しかし、本当のところ、これは大いなる誤解なのだ。
提唱者は決して断言していない
この数字は、アメリカの認知心理学者のジョージ・ミラー(注:マッドマックスの監督にあらず)が1956年に提唱したもの…とされているが、実は当の本人はこれを解とはしていない。
彼の論文では、世界の7不思議、7つの海、7つの大罪など世の中に様々な7が存在することを挙げた上で、次の様に述べている。
For the present I propose to withhold judgment. Perhaps there is something deep and profound behind all these sevens, something just calling out for us to discover it. But I suspect that it is only a pernicious, Pythagorean coincidence.
現在のところは決断せずにおこう。これらの「7」の符号する背景には何か深淵な、内に秘めたる理由があるのかもしれない。 しかしながら、これは悪質な、ピタゴラス的偶然に過ぎないと考えている。
(The Psychological Review, 1956より抜粋)
どうだろうか。これがあたかも研究結果の結論であるかのように流布しているわけだ。
※ 流布した原因は、UIデザインの権威たるO’Reilly発行の書籍に記載されていたためとされる。
もっとも、当時は7つでもだいぶ数を絞った状態に整理される状況にあった。
より正確な研究が導き出したのは4±1
2001年、ミズーリ大学の心理学教授であるネルソン・コーワン(注:コーエン兄弟とは関係ない)が発表した論文によると、4±1こそがマジックナンバーとされている。

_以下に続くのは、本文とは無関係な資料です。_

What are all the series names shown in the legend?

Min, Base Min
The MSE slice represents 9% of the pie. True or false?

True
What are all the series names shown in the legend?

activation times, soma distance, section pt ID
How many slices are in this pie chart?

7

そう、熱心な読者なら覚えているかもしれないが、以前の心理学テクニック編で「5つというのは人が短期記憶で認識することができるギリギリのボリュームだ」と書いたのはこれを根拠にしている。
そして、もっと身近なところでこの4±1による情報分離(チャンキング)が用いられているのにお気付きだろうか。電話番号である。
例えば09012345678と記載されても認識し難いだろう。
しかし、これが090-1234-5678とハイフネーションされてチャンキングされることで、一気に認識しやすくなる。
これは「7」と「4」の差異を見る場合にも有効だ。
弊社の現在の所在地である神谷町の郵便番号は〒105-0001だが、これが1050001と表記されると、実に分かり難い。零がいくつあるのか、そもそも桁数は何桁なのか。パッと見では見間違える可能性がある。

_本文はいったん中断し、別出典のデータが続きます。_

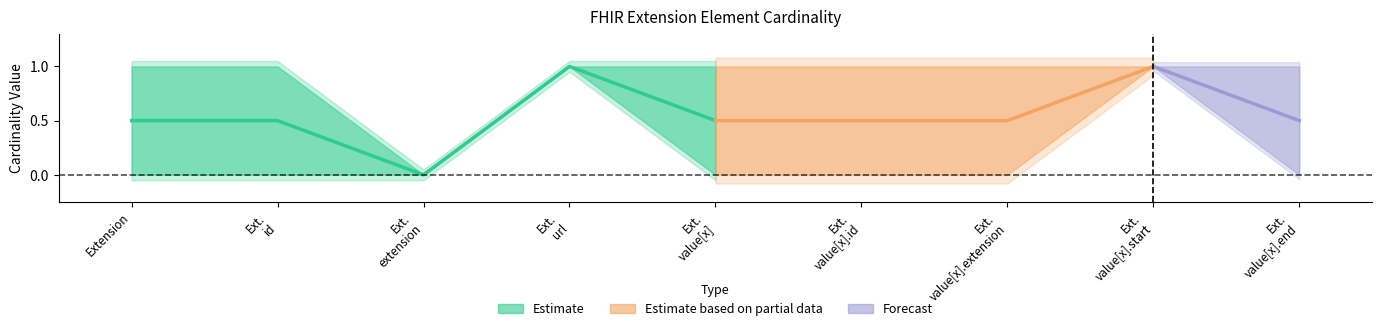

What is the sum of all Min values?

2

このように、非常に身近な例で見ても4±1の効果は明らかだ。
余談だが、ミラーが世界の「7○●」を事例として挙げたのと同様に、日本では「3○●」というのが多く存在する。
三種の神器、三拍子、御三家、日本三景、三大美女といった具合に。
実は日本では3という数字は「充足」や「創造」の意味合いを持っており、認識しやすさに+αが足されている感覚が付与されたりもするのだ。
マーケティングでの用い方
さて、マーケティングの世界に戻ろう。
マジックナンバーが4±1だとして、これをどう扱ったら良いのか。4つなんて情報量が少なすぎると嘆くのは早計だ。ここにおいて重要なのは、チャンクが4つ程度であることが認知における重要な閾値となっているということなのだ。
つまり、情報をグルーピングすることで、より認識されやすい設計に持ち込んでいく。
もちろん要点を絞って話すということも重要ではあるが、絞り過ぎて必要な情報が存在しないという状態に陥るのはもっての外。情報を整理し、読み手に分かり易いラベリングで括ってあげることで、情報への到達可能性は格段に向上する。
しかしながら、こういった作業は、簡単に見えて意外と難しい。
マーケターが本質的に真価を発揮すべき、或いはより磨き上げなくてはいけないのは、こういったラベリング整理とコピーライティング的な能力だったりする。
そう考えて世の中のWebサイトなどを見てみると、当たり前のように平易で分かり易いことばで括られているものこそ、プロの技が光っているということに気付くこともあるかもしれない。
尚、こういった技は提案書や企画書、プレゼンテーションなどにも応用できるので、デジタルマーケティング以外の分野でも是非ご活用いただきたい。